All teens who head off to college do so with some anticipation, anxiety and fear of the unknown, along with excitement about the freedom this new environment has to offer.
But students with attention-deficit/hyperactivity disorder, or ADHD, often experience more stress and have more academic difficulties than other students, according to Children and Adults Attention-Deficit/Hyperactivity Disorder, a nonprofit that provides facts and information about ADHD.
If you are the parent of a child with ADHD, you probably began preparing for college when your child started kindergarten. You made sure they took everything they needed for the day at school, double-checked backpacks before they left for school and when they got home.
You also helped them with executive functions, the skills that enable us “to plan, focus attention, remember instructions, and juggle multiple tasks, successfully,” in the words of The Center for the Developing Child at Harvard University.
Every day you repeated, reminded, scheduled, comforted, consoled and helped them get up and start over, again.
As they progressed through the years, you tried to encourage them to become more independent academically and socially. They had a team – you, teachers, school nurses, perhaps a tutor or coach – all helping them navigate the challenges of ADHD.
So now what can you do to help with the transition to college?
Step 1: Make a plan for managing any ADHD or other medications at college.
It is imperative students understand the importance of being responsible for their medications. That means keeping them in a safe place and continuing to take them. There is a big risk of others stealing these medications for their own use or to sell. Students need to understand that sharing or selling prescribed ADHD or other medications is against the law and can result in serious consequences.
“The number of children who take ADHD medication and are approached with requests for their medication is extremely high,” said Dr. Martin L. Kutscher, PLLC, a pediatric behavioral neurologist in Rye Brook, N.Y., who is a specialist in the field of ADHD. “That happens in high school and certainly in college. I tell all my patients not to tell anyone they have these medications, and I also point out it’s a federal offense to give a controlled medication to a peer. It’s just as illegal as selling it to a stranger, for both parties.”
Step 2: Have a strategy for time management.
Among the other changes your teen can experience at college is the amount of free time; that can be a real challenge.

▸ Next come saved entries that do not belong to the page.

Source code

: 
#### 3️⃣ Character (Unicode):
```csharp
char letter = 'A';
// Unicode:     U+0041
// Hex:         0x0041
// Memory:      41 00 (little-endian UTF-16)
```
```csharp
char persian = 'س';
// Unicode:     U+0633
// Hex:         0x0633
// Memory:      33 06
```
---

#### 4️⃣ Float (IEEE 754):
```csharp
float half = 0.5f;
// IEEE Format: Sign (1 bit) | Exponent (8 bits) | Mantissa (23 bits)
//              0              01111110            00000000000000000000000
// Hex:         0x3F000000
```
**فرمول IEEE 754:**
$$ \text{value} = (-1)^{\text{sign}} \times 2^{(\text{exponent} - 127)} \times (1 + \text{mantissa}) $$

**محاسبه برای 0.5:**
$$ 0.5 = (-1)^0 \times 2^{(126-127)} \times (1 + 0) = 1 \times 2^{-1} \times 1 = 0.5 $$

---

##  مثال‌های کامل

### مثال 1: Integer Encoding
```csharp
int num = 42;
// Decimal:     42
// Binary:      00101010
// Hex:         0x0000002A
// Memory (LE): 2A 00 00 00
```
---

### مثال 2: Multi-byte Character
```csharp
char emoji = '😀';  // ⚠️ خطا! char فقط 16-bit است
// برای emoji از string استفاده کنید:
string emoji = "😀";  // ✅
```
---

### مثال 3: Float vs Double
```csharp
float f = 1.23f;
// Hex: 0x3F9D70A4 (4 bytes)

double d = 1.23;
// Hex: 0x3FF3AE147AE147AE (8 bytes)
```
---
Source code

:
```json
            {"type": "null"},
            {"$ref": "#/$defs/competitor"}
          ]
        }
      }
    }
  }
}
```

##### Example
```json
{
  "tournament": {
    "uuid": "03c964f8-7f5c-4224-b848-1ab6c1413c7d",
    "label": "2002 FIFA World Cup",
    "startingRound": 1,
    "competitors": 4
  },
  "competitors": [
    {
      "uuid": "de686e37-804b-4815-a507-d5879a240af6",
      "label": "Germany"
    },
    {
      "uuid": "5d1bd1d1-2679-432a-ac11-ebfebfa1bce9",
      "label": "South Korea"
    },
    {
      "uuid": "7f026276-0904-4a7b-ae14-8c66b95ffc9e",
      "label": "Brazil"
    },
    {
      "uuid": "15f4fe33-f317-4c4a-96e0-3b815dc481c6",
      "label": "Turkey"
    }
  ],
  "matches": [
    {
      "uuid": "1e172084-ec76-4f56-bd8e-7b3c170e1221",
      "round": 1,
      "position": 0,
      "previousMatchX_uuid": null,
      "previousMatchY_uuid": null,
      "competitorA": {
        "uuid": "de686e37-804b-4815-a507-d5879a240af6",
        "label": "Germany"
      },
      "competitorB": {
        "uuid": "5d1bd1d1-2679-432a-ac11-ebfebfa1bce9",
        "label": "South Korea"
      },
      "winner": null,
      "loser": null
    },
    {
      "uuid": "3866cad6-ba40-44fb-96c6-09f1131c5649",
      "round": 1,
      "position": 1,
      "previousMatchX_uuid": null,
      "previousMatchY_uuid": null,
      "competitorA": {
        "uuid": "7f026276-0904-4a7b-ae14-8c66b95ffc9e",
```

“When they get to college, they lose a lot of supervisory skills from the parents and the teachers,” said Kutscher. “They have a whole lot of free time, and when they have free time, they feel they have nothing to do.”
Without any backup, students with ADHD have problems with organization in college, Kutscher said.
“They don’t realize that they have a paper due in three weeks or three months and may also have finals the same week. It’s a Tuesday afternoon, and they should be doing some work on their paper, but they don’t have mom asking about the paper or reminding them when it is due.”
At home, practice college-readiness skills such as self-management, communication, setting personal goals and problem-solving, the National Resource Center on ADHD recommends. Research apps and other tools can help with organization and time management.
Step 3: Consider an organizational coach, also known as executive function coach or ADHD coach.
Start by making sure your student knows how to get help at college, from an ADHD coach or a learning center.
“Colleges are very much into self-advocacy, and the teen needs to learn to advocate for themselves,” said Kutscher. “The coaches not only teach the teen skills but they supervise how they are doing. ADHD is a disability, and it doesn’t go away overnight when you learn the skills. You have to be supervised to keep doing them.”
If your teen already has a coach at home, Kutscher recommends asking the coach to check in during the semester. If your student doesn’t have a coach, a connection should be made with a college coach before the start of the first semester. This can usually be done through the college’s learning center, which is available to all students.
Kutscher also recommends teens sign a Family Educational Rights and Privacy Act of 1974 (FERPA) waiver giving parents access to their academic records. When teens turn 18, they are considered adults. Post-secondary schools are only permitted to give out educational information such as grades, grade point average, academic transcript, academic warning, academic probation or discipline records to the student, not the parents. If your teen is willing to sign the waiver, then you will have access to this information.
If your student plans to request accommodations from the disabilities office, help them get comfortable talking about their issues, and make sure they understand the documentation, the National Resource Center on ADHD recommends.